Data extracted from a collection
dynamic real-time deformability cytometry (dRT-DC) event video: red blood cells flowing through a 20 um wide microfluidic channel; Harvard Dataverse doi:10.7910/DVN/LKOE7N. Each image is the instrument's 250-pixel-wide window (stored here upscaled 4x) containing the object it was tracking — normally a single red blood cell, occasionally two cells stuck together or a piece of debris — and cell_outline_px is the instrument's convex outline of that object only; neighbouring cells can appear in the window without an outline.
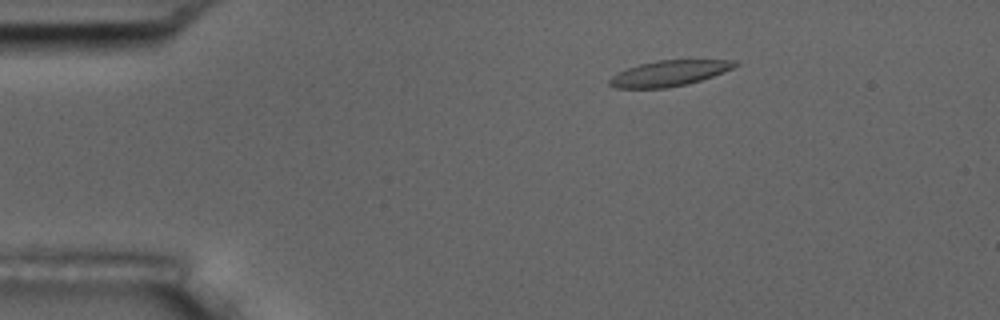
{"species": "common noctule bat (a hibernating species)", "species_latin": "Nyctalus noctula", "temperature_condition": "room temperature", "stored_images_in_passage": 4, "camera_frame_rate_fps": 3000, "um_per_image_px": 0.085, "animal": {"sex": "male", "body_mass_g": 17.5, "forearm_length_mm": 52.3}, "frame": {"image": 1, "passage_image": 2, "time_ms": 1.0, "image_size_px": [1000, 320], "cell_outline_px": [[740, 64], [732, 68], [712, 76], [688, 84], [664, 88], [616, 88], [608, 84], [608, 80], [616, 72], [640, 64], [660, 60], [736, 60]], "centroid_in_image_um": [56.85, 6.23], "position_along_channel_um": 28.2, "area_um2": 18.61}}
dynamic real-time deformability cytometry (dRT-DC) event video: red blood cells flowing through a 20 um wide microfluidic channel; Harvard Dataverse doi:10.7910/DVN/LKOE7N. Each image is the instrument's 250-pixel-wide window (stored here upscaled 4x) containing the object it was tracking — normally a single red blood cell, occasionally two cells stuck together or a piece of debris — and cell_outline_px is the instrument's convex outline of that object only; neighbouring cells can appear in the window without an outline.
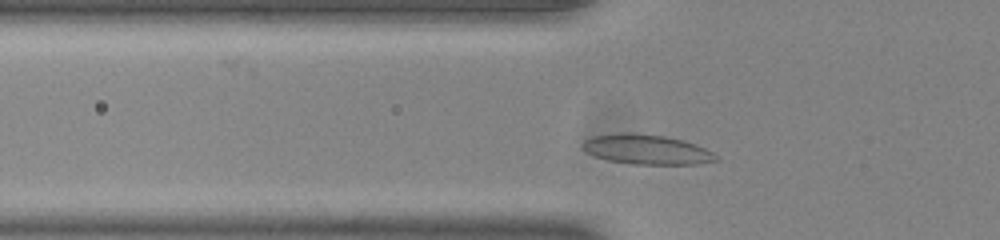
{"species": "common noctule bat (a hibernating species)", "species_latin": "Nyctalus noctula", "temperature_condition": "room temperature", "stored_images_in_passage": 34, "camera_frame_rate_fps": 3000, "um_per_image_px": 0.085, "animal": {"sex": "male", "body_mass_g": 20.0, "forearm_length_mm": 53.3}, "frame": {"image": 1, "passage_image": 6, "time_ms": 1.667, "image_size_px": [1000, 240], "cell_outline_px": [[720, 160], [700, 164], [632, 164], [608, 160], [596, 156], [580, 148], [580, 144], [584, 140], [592, 136], [620, 132], [632, 132], [664, 136], [684, 140], [696, 144], [720, 156]], "centroid_in_image_um": [54.97, 12.7], "position_along_channel_um": 70.8, "area_um2": 23.47}}
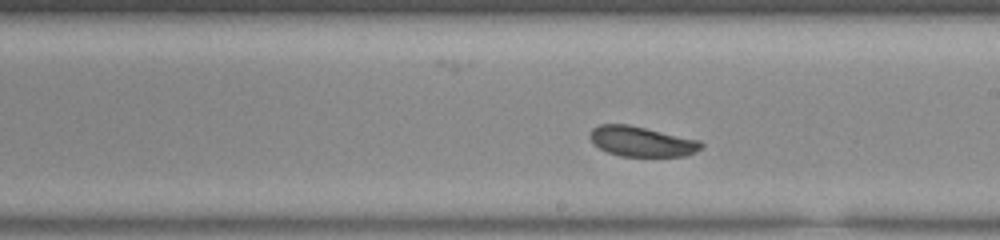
{"frame": {"image": 2, "passage_image": 19, "time_ms": 6.0, "image_size_px": [1000, 240], "cell_outline_px": [[704, 144], [696, 152], [688, 156], [620, 156], [608, 152], [592, 144], [588, 136], [588, 132], [592, 128], [600, 124], [628, 124], [700, 140]], "centroid_in_image_um": [54.51, 12.02], "position_along_channel_um": 234.5, "area_um2": 19.71}}
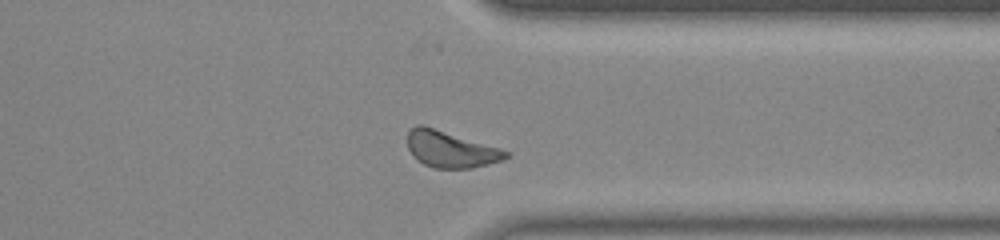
{"frame": {"image": 3, "passage_image": 30, "time_ms": 9.667, "image_size_px": [1000, 240], "cell_outline_px": [[512, 152], [504, 160], [472, 168], [432, 168], [424, 164], [412, 156], [408, 148], [408, 128], [416, 124], [424, 124], [500, 148]], "centroid_in_image_um": [38.29, 12.67], "position_along_channel_um": 373.1, "area_um2": 21.21}, "authors_computed_cell_mechanics": {"area_um2": 20.3456, "velocity_mm_per_s": 3.8031, "shape_relaxation_time_tau1_ms": 1.0689, "shape_relaxation_time_tau2_ms": null, "deformation_change_tau1": 0.082, "deformation_change_tau2": null}}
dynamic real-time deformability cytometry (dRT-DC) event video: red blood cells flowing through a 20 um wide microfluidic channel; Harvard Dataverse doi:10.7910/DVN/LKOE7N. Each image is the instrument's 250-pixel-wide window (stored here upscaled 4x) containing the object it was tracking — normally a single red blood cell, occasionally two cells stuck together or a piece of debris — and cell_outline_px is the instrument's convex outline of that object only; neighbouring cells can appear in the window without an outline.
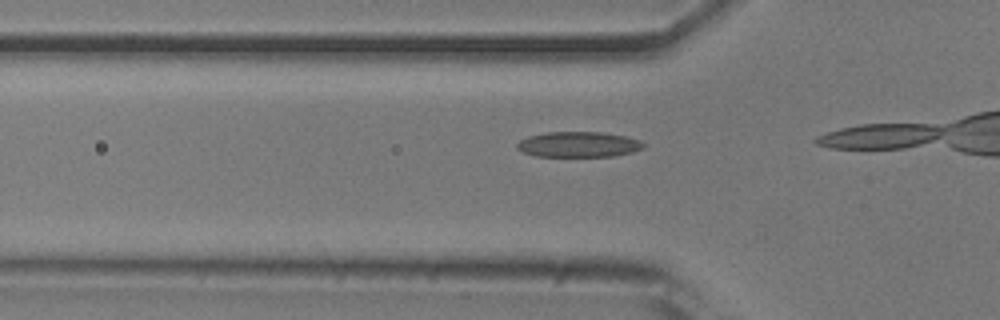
{"species": "common noctule bat (a hibernating species)", "species_latin": "Nyctalus noctula", "temperature_condition": "room temperature", "stored_images_in_passage": 12, "camera_frame_rate_fps": 3000, "um_per_image_px": 0.085, "animal": {"sex": "male", "body_mass_g": 20.5, "forearm_length_mm": 52.5}, "frame": {"image": 1, "passage_image": 10, "time_ms": 3.0, "image_size_px": [1000, 320], "cell_outline_px": [[644, 148], [632, 152], [612, 156], [536, 156], [524, 152], [516, 148], [516, 144], [520, 140], [528, 136], [544, 132], [600, 132], [624, 136], [640, 140], [644, 144]], "centroid_in_image_um": [49.15, 12.27], "position_along_channel_um": 76.6, "area_um2": 18.67}}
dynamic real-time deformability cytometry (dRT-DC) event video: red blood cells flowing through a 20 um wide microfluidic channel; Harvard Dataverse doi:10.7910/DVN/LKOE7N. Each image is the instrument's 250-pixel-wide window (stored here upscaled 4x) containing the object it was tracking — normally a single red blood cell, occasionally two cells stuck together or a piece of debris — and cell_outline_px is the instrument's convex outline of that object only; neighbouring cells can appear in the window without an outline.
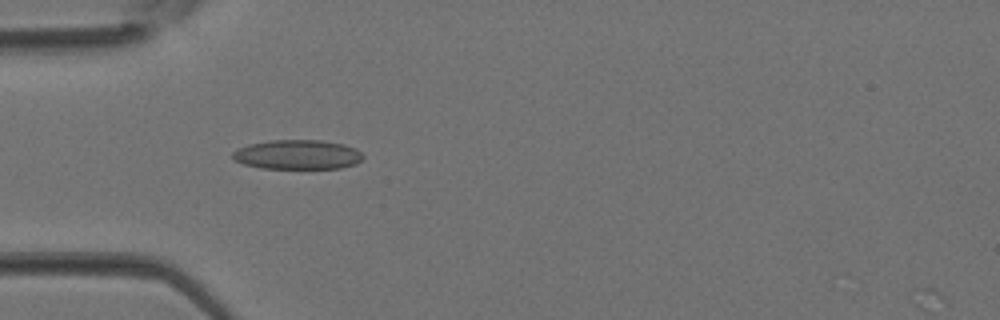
{"species": "Egyptian fruit bat (a non-hibernating species)", "species_latin": "Rousettus aegyptiacus", "temperature_condition": "room temperature", "stored_images_in_passage": 2, "camera_frame_rate_fps": 3000, "um_per_image_px": 0.085, "animal": {"sex": "female"}, "frame": {"image": 1, "passage_image": 1, "time_ms": 0.0, "image_size_px": [1000, 320], "cell_outline_px": [[364, 156], [356, 164], [340, 168], [260, 168], [244, 164], [236, 160], [232, 156], [232, 152], [248, 144], [272, 140], [320, 140], [344, 144], [356, 148]], "centroid_in_image_um": [25.31, 13.14], "position_along_channel_um": 59.7, "area_um2": 22.31}}
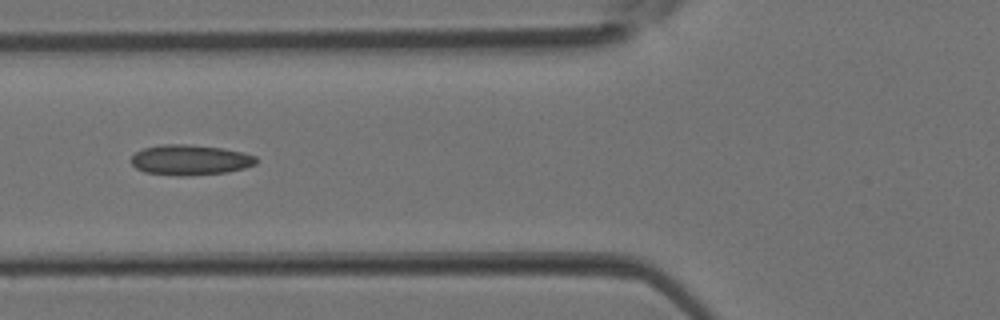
{"frame": {"image": 2, "passage_image": 2, "time_ms": 0.333, "image_size_px": [1000, 320], "cell_outline_px": [[260, 160], [256, 164], [244, 168], [228, 172], [180, 176], [176, 176], [144, 172], [136, 168], [132, 164], [132, 156], [136, 152], [144, 148], [160, 144], [188, 144], [224, 148], [244, 152], [256, 156]], "centroid_in_image_um": [16.2, 13.59], "position_along_channel_um": 109.6, "area_um2": 22.31}}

## Problem statement
Reproduce the whole listing word for word, setting aside any pictures.

## Solved problem
dynamic real-time deformability cytometry (dRT-DC) event video: red blood cells flowing through a 20 um wide microfluidic channel; Harvard Dataverse doi:10.7910/DVN/LKOE7N. Each image is the instrument's 250-pixel-wide window (stored here upscaled 4x) containing the object it was tracking — normally a single red blood cell, occasionally two cells stuck together or a piece of debris — and cell_outline_px is the instrument's convex outline of that object only; neighbouring cells can appear in the window without an outline.
{"species": "common noctule bat (a hibernating species)", "species_latin": "Nyctalus noctula", "temperature_condition": "room temperature", "stored_images_in_passage": 4, "camera_frame_rate_fps": 3000, "um_per_image_px": 0.085, "animal": {"sex": "male", "body_mass_g": 17.5, "forearm_length_mm": 52.3}, "frame": {"image": 1, "passage_image": 2, "time_ms": 1.0, "image_size_px": [1000, 320], "cell_outline_px": [[740, 64], [732, 68], [712, 76], [688, 84], [664, 88], [616, 88], [608, 84], [608, 80], [616, 72], [640, 64], [660, 60], [736, 60]], "centroid_in_image_um": [56.85, 6.23], "position_along_channel_um": 28.2, "area_um2": 18.61}}
dynamic real-time deformability cytometry (dRT-DC) event video: red blood cells flowing through a 20 um wide microfluidic channel; Harvard Dataverse doi:10.7910/DVN/LKOE7N. Each image is the instrument's 250-pixel-wide window (stored here upscaled 4x) containing the object it was tracking — normally a single red blood cell, occasionally two cells stuck together or a piece of debris — and cell_outline_px is the instrument's convex outline of that object only; neighbouring cells can appear in the window without an outline.
{"species": "common noctule bat (a hibernating species)", "species_latin": "Nyctalus noctula", "temperature_condition": "room temperature", "stored_images_in_passage": 34, "camera_frame_rate_fps": 3000, "um_per_image_px": 0.085, "animal": {"sex": "male", "body_mass_g": 20.0, "forearm_length_mm": 53.3}, "frame": {"image": 1, "passage_image": 6, "time_ms": 1.667, "image_size_px": [1000, 240], "cell_outline_px": [[720, 160], [700, 164], [632, 164], [608, 160], [596, 156], [580, 148], [580, 144], [584, 140], [592, 136], [620, 132], [632, 132], [664, 136], [684, 140], [696, 144], [720, 156]], "centroid_in_image_um": [54.97, 12.7], "position_along_channel_um": 70.8, "area_um2": 23.47}}
{"frame": {"image": 2, "passage_image": 19, "time_ms": 6.0, "image_size_px": [1000, 240], "cell_outline_px": [[704, 144], [696, 152], [688, 156], [620, 156], [608, 152], [592, 144], [588, 136], [588, 132], [592, 128], [600, 124], [628, 124], [700, 140]], "centroid_in_image_um": [54.51, 12.02], "position_along_channel_um": 234.5, "area_um2": 19.71}}
{"frame": {"image": 3, "passage_image": 30, "time_ms": 9.667, "image_size_px": [1000, 240], "cell_outline_px": [[512, 152], [504, 160], [472, 168], [432, 168], [424, 164], [412, 156], [408, 148], [408, 128], [416, 124], [424, 124], [500, 148]], "centroid_in_image_um": [38.29, 12.67], "position_along_channel_um": 373.1, "area_um2": 21.21}, "authors_computed_cell_mechanics": {"area_um2": 20.3456, "velocity_mm_per_s": 3.8031, "shape_relaxation_time_tau1_ms": 1.0689, "shape_relaxation_time_tau2_ms": null, "deformation_change_tau1": 0.082, "deformation_change_tau2": null}}
dynamic real-time deformability cytometry (dRT-DC) event video: red blood cells flowing through a 20 um wide microfluidic channel; Harvard Dataverse doi:10.7910/DVN/LKOE7N. Each image is the instrument's 250-pixel-wide window (stored here upscaled 4x) containing the object it was tracking — normally a single red blood cell, occasionally two cells stuck together or a piece of debris — and cell_outline_px is the instrument's convex outline of that object only; neighbouring cells can appear in the window without an outline.
{"species": "common noctule bat (a hibernating species)", "species_latin": "Nyctalus noctula", "temperature_condition": "room temperature", "stored_images_in_passage": 12, "camera_frame_rate_fps": 3000, "um_per_image_px": 0.085, "animal": {"sex": "male", "body_mass_g": 20.5, "forearm_length_mm": 52.5}, "frame": {"image": 1, "passage_image": 10, "time_ms": 3.0, "image_size_px": [1000, 320], "cell_outline_px": [[644, 148], [632, 152], [612, 156], [536, 156], [524, 152], [516, 148], [516, 144], [520, 140], [528, 136], [544, 132], [600, 132], [624, 136], [640, 140], [644, 144]], "centroid_in_image_um": [49.15, 12.27], "position_along_channel_um": 76.6, "area_um2": 18.67}}
dynamic real-time deformability cytometry (dRT-DC) event video: red blood cells flowing through a 20 um wide microfluidic channel; Harvard Dataverse doi:10.7910/DVN/LKOE7N. Each image is the instrument's 250-pixel-wide window (stored here upscaled 4x) containing the object it was tracking — normally a single red blood cell, occasionally two cells stuck together or a piece of debris — and cell_outline_px is the instrument's convex outline of that object only; neighbouring cells can appear in the window without an outline.
{"species": "Egyptian fruit bat (a non-hibernating species)", "species_latin": "Rousettus aegyptiacus", "temperature_condition": "room temperature", "stored_images_in_passage": 2, "camera_frame_rate_fps": 3000, "um_per_image_px": 0.085, "animal": {"sex": "female"}, "frame": {"image": 1, "passage_image": 1, "time_ms": 0.0, "image_size_px": [1000, 320], "cell_outline_px": [[364, 156], [356, 164], [340, 168], [260, 168], [244, 164], [236, 160], [232, 156], [232, 152], [248, 144], [272, 140], [320, 140], [344, 144], [356, 148]], "centroid_in_image_um": [25.31, 13.14], "position_along_channel_um": 59.7, "area_um2": 22.31}}
{"frame": {"image": 2, "passage_image": 2, "time_ms": 0.333, "image_size_px": [1000, 320], "cell_outline_px": [[260, 160], [256, 164], [244, 168], [228, 172], [180, 176], [176, 176], [144, 172], [136, 168], [132, 164], [132, 156], [136, 152], [144, 148], [160, 144], [188, 144], [224, 148], [244, 152], [256, 156]], "centroid_in_image_um": [16.2, 13.59], "position_along_channel_um": 109.6, "area_um2": 22.31}}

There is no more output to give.